-------- Input data --------
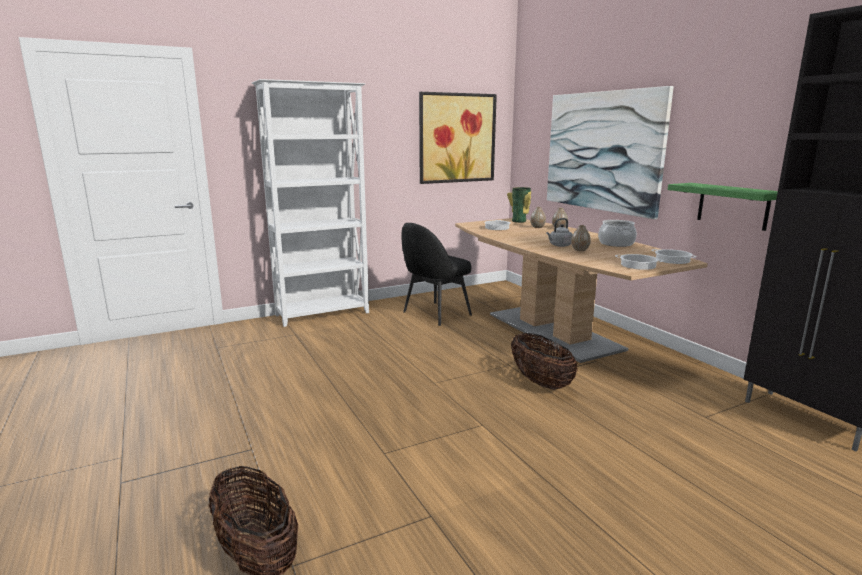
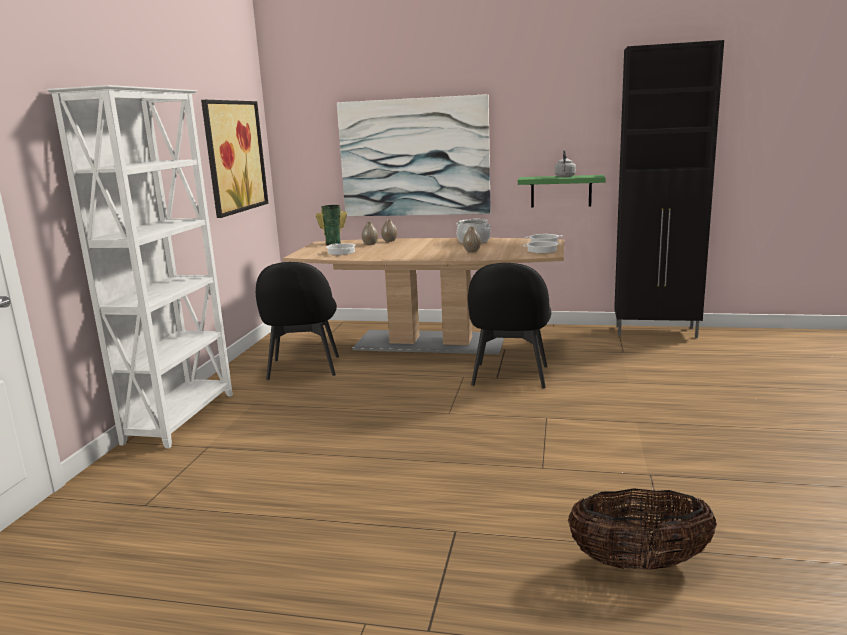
camera: 50 degrees left, 0 degrees up
(540, 382) = (509, 376): basket -> black chair
(559, 245) = (446, 252): grey kettle -> grey kettle (565, 176)

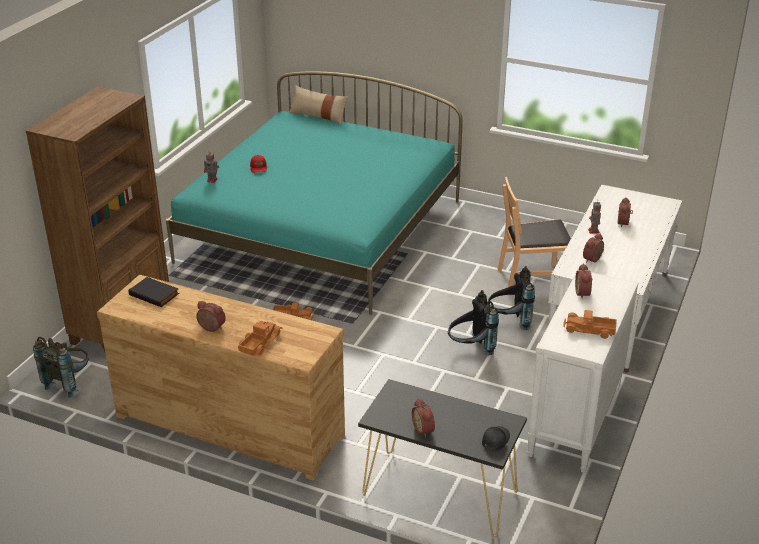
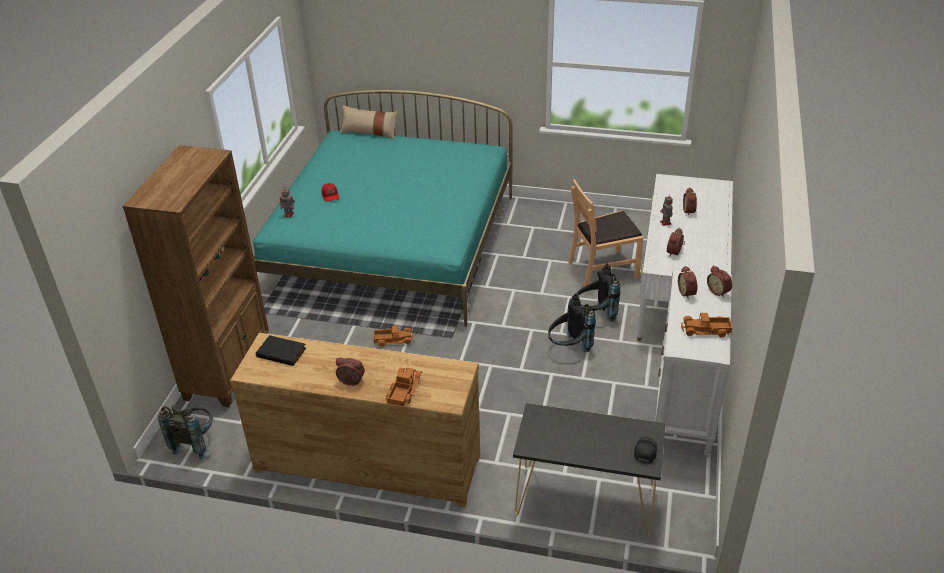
camera: 10 degrees left, 5 degrees up
(424, 429) = (577, 451): alarm clock -> alarm clock (719, 291)

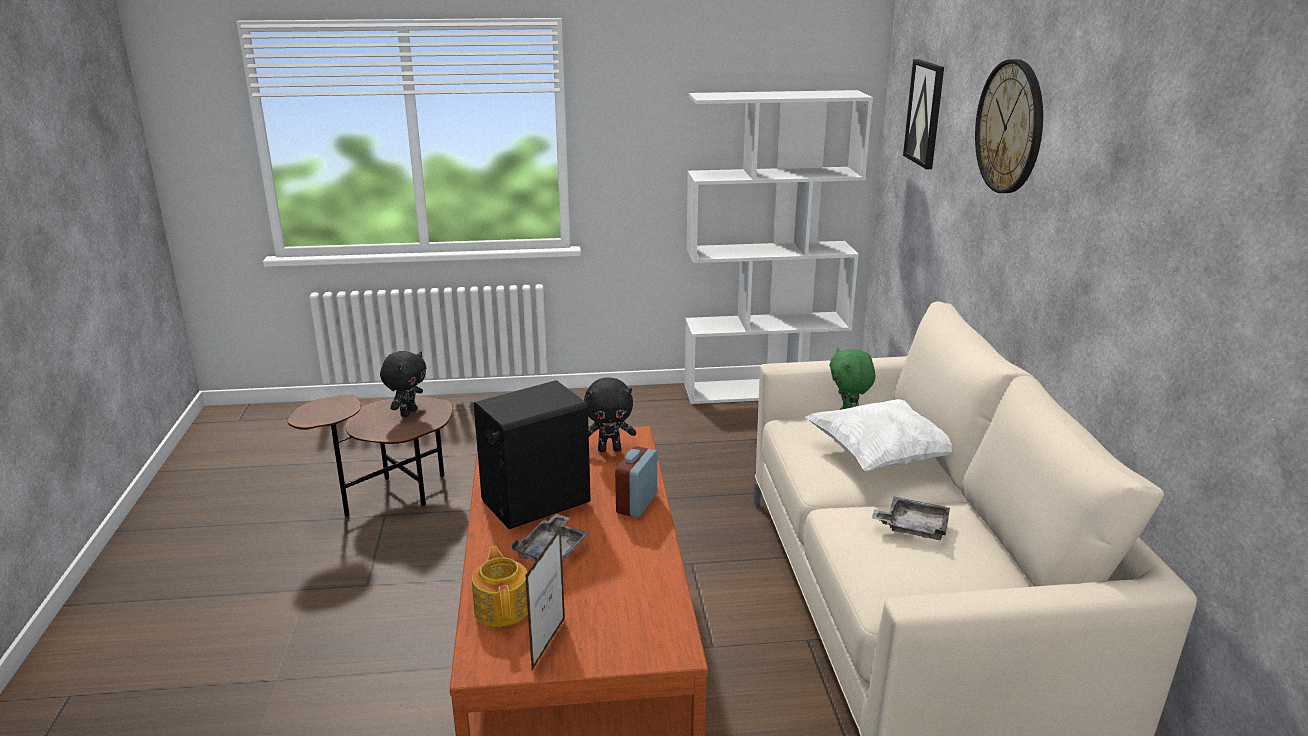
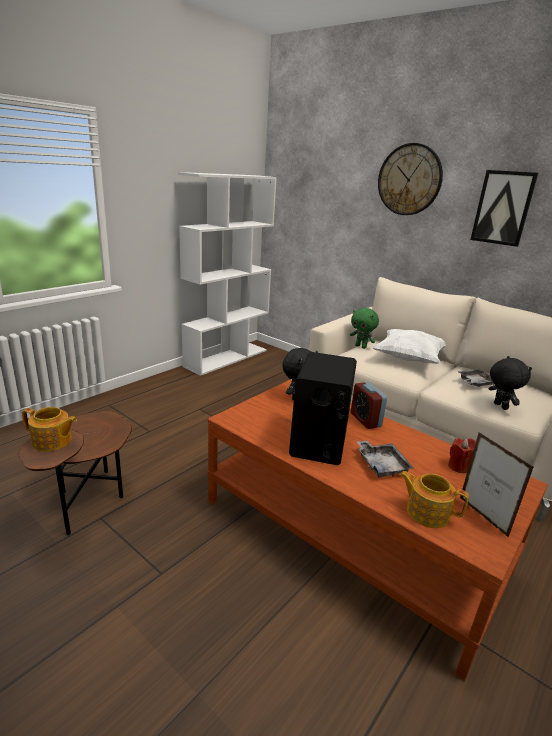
camera: 45 degrees left, 0 degrees up
(331, 407) = (52, 441): none -> teapot
(408, 413) = (89, 429): black plush toy -> black plush toy (499, 406)
(635, 596) = (459, 467): none -> red candle
(925, 113) = (315, 183): picture -> picture (503, 208)

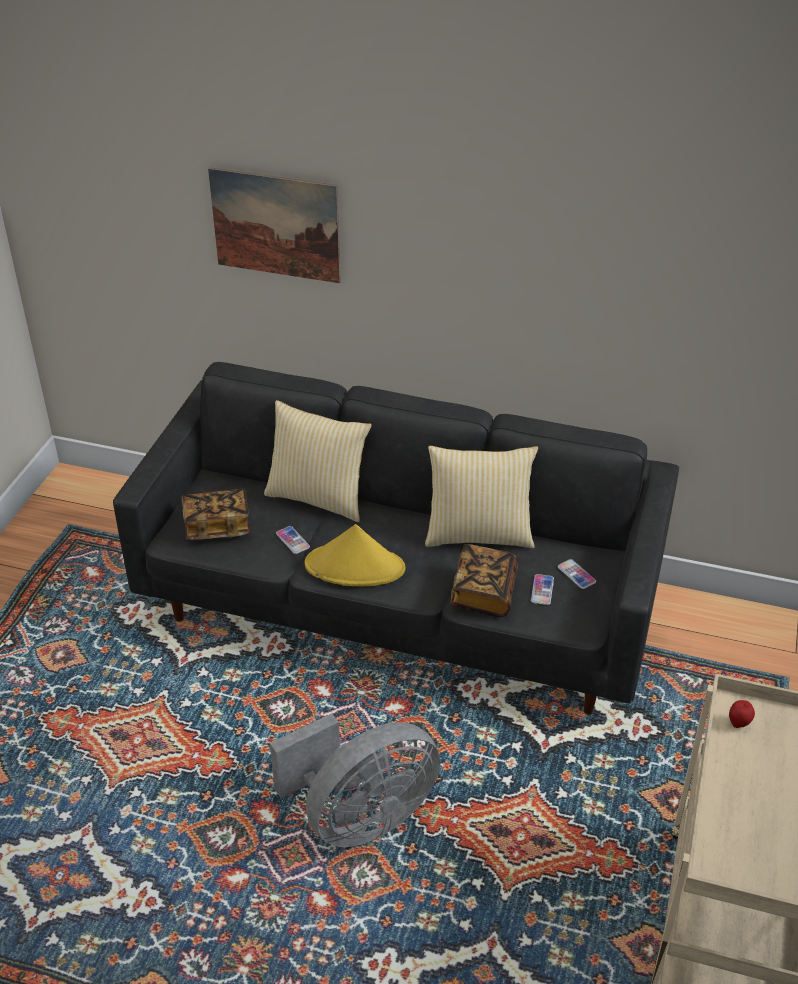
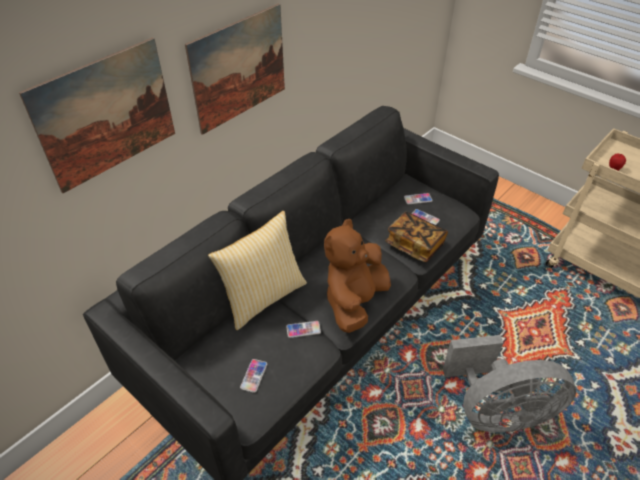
camera: 65 degrees left, 5 degrees up
(217, 526) = (254, 376): book -> phone
(355, 567) = (354, 301): yellow hat -> brown plush toy
(360, 817) = (497, 411): grey fan -> grey fan turned 90 degrees clockwise
(436, 266) = (239, 68): none -> picture
(478, 534) = (356, 227): pillow -> none

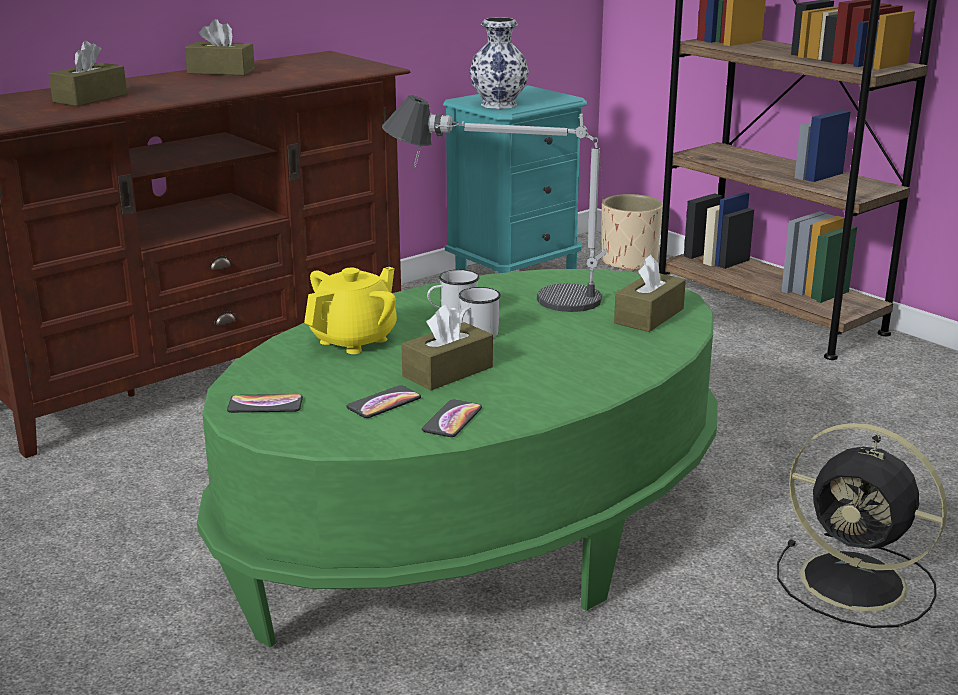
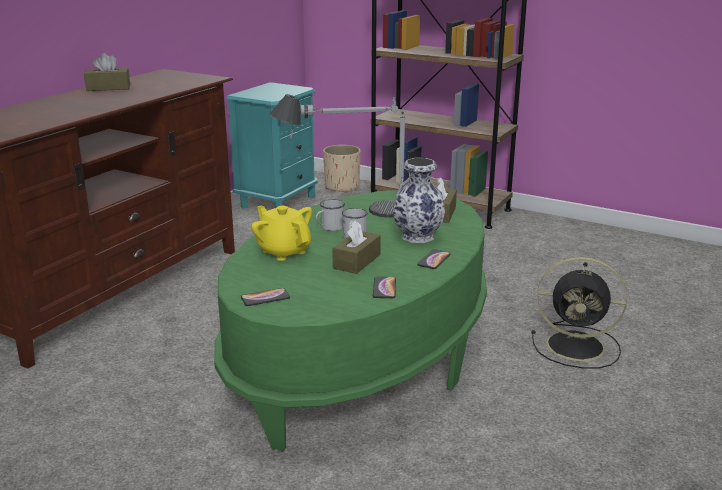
camera: 20 degrees left, 0 degrees up
(90, 98) = (40, 113): brown tissue box -> none
(354, 340) = (283, 251): yellow teapot -> yellow teapot turned 60 degrees counterclockwise
(384, 403) = (336, 285): phone -> phone (434, 260)
(498, 105) = (264, 96): vase -> vase (417, 237)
--------
■ Problem details: Without any of its images, the data above should be returned exactly.

■ Exercise solution:
camera: 50 degrees left, 0 degrees up
(540, 382) = (509, 376): basket -> black chair
(559, 245) = (446, 252): grey kettle -> grey kettle (565, 176)

camera: 10 degrees left, 5 degrees up
(424, 429) = (577, 451): alarm clock -> alarm clock (719, 291)

camera: 45 degrees left, 0 degrees up
(331, 407) = (52, 441): none -> teapot
(408, 413) = (89, 429): black plush toy -> black plush toy (499, 406)
(635, 596) = (459, 467): none -> red candle
(925, 113) = (315, 183): picture -> picture (503, 208)

camera: 65 degrees left, 5 degrees up
(217, 526) = (254, 376): book -> phone
(355, 567) = (354, 301): yellow hat -> brown plush toy
(360, 817) = (497, 411): grey fan -> grey fan turned 90 degrees clockwise
(436, 266) = (239, 68): none -> picture
(478, 534) = (356, 227): pillow -> none

camera: 20 degrees left, 0 degrees up
(90, 98) = (40, 113): brown tissue box -> none
(354, 340) = (283, 251): yellow teapot -> yellow teapot turned 60 degrees counterclockwise
(384, 403) = (336, 285): phone -> phone (434, 260)
(498, 105) = (264, 96): vase -> vase (417, 237)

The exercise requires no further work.